### Material
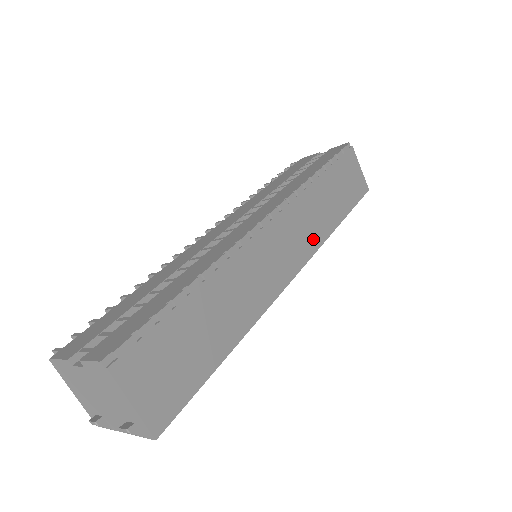
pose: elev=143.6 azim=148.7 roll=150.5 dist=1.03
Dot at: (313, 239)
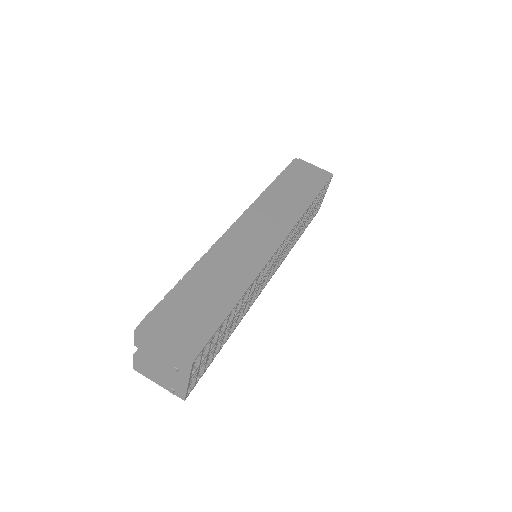
Dot at: (287, 221)
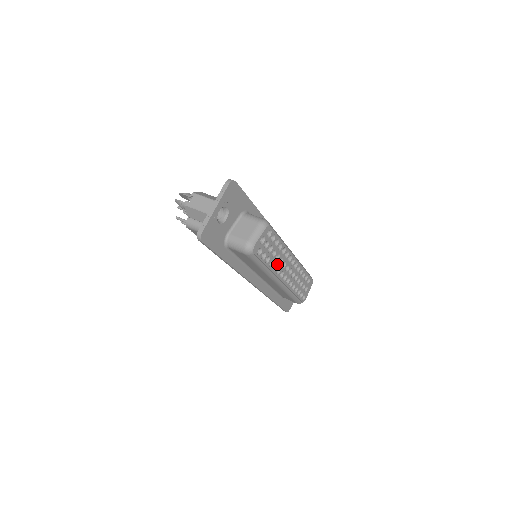
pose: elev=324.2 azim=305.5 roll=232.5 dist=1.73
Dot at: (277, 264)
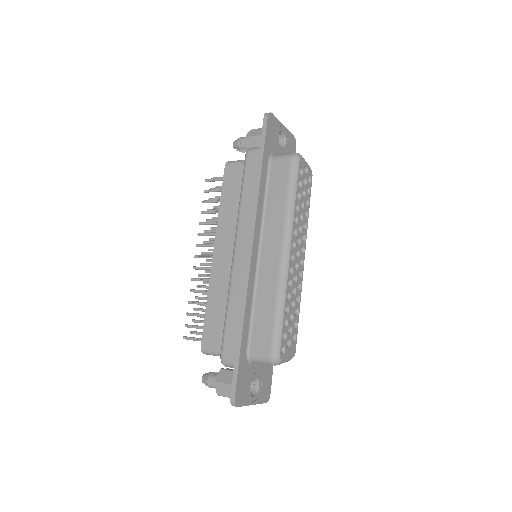
Dot at: (298, 223)
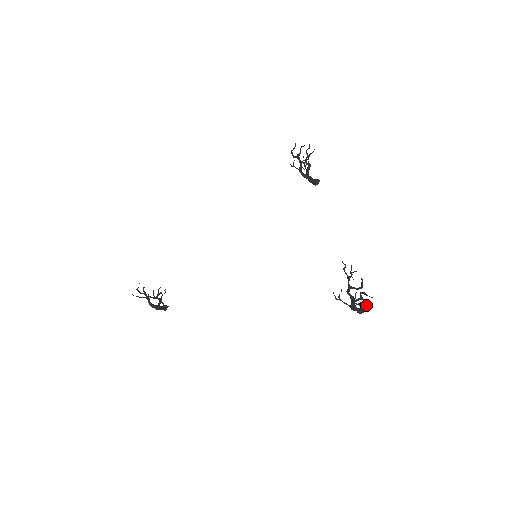
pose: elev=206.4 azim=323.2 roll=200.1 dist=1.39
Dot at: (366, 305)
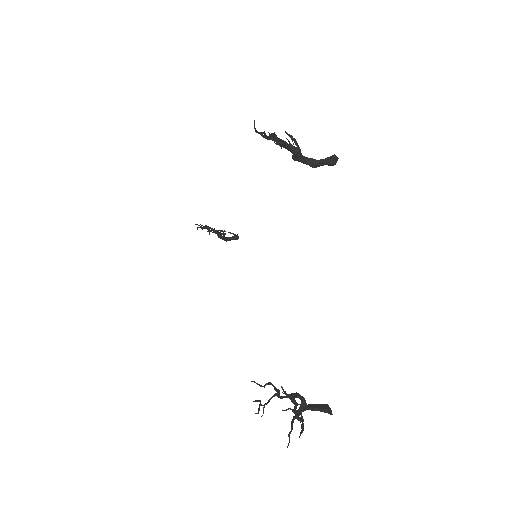
Dot at: occluded
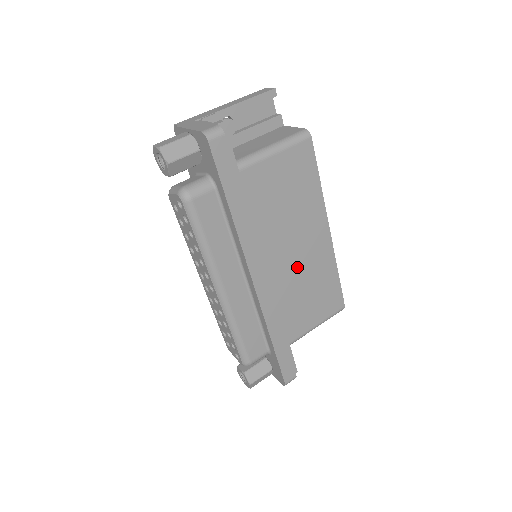
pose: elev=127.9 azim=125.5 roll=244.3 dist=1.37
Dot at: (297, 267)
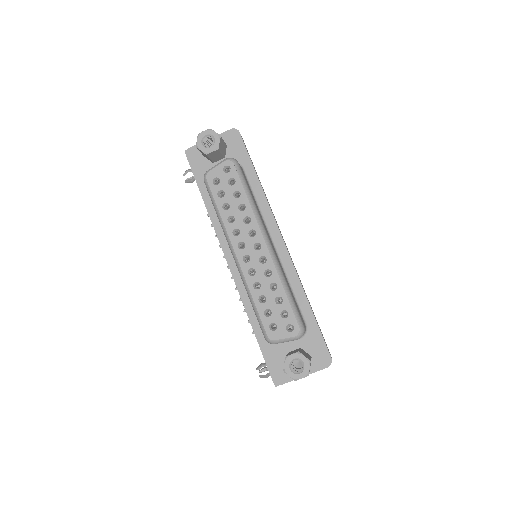
Dot at: occluded
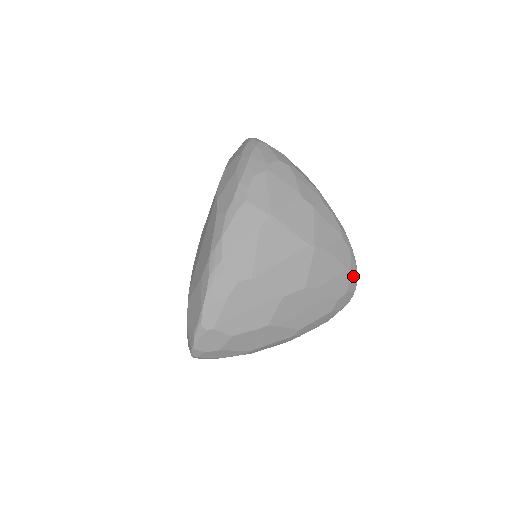
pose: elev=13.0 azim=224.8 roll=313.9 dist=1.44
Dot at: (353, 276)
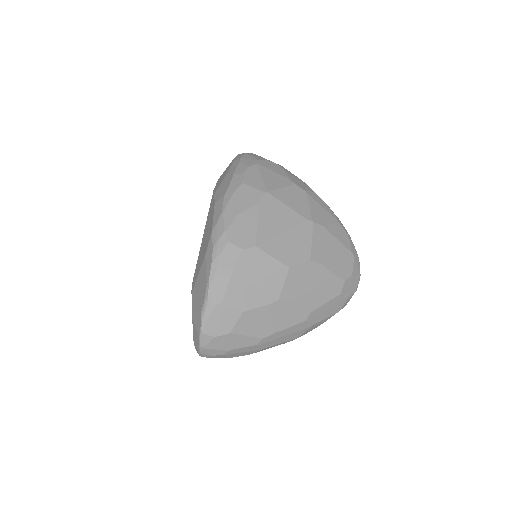
Dot at: (355, 259)
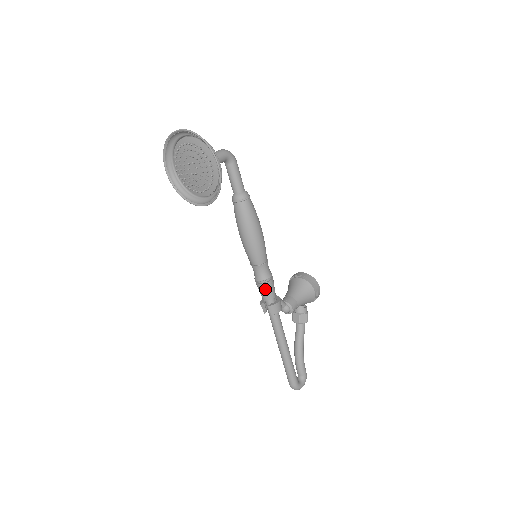
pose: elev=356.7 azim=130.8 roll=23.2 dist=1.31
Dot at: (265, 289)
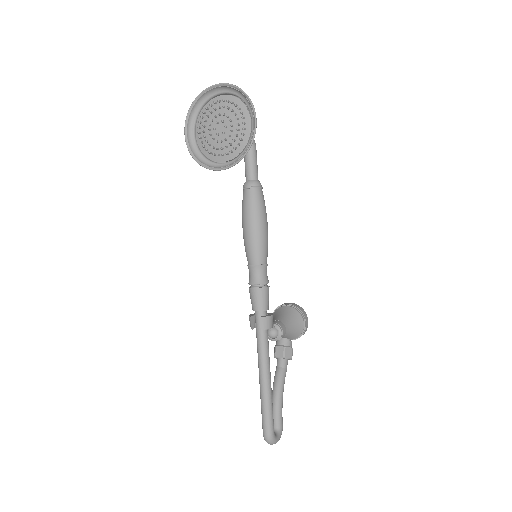
Dot at: (260, 296)
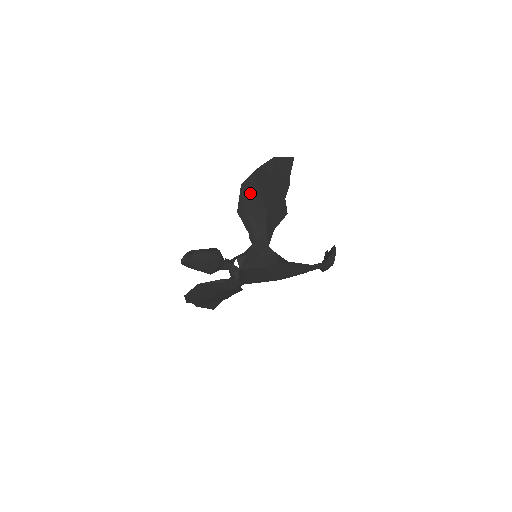
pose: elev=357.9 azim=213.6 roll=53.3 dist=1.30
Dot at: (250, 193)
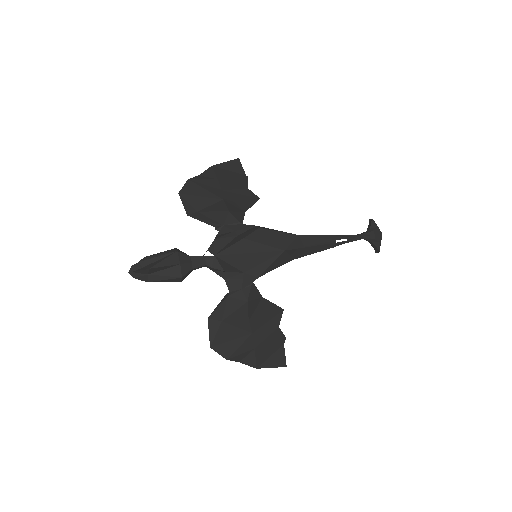
Dot at: (194, 195)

### Exercise
Can you print all of the lines above word for word, without the pictures?

### Complete answer
pose: elev=143.6 azim=148.7 roll=150.5 dist=1.03
Dot at: (313, 239)
Dot at: (287, 221)
pose: elev=324.2 azim=305.5 roll=232.5 dist=1.73
Dot at: (277, 264)
Dot at: (298, 223)
pose: elev=206.4 azim=323.2 roll=200.1 dist=1.39
Dot at: (366, 305)
Dot at: occluded
pose: elev=127.9 azim=125.5 roll=244.3 dist=1.37
Dot at: (297, 267)
Dot at: occluded
pose: elev=13.0 azim=224.8 roll=313.9 dist=1.44
Dot at: (353, 276)
Dot at: (355, 259)
pose: elev=356.7 azim=130.8 roll=23.2 dist=1.31
Dot at: (265, 289)
Dot at: (260, 296)
pose: elev=357.9 azim=213.6 roll=53.3 dist=1.30
Dot at: (250, 193)
Dot at: (194, 195)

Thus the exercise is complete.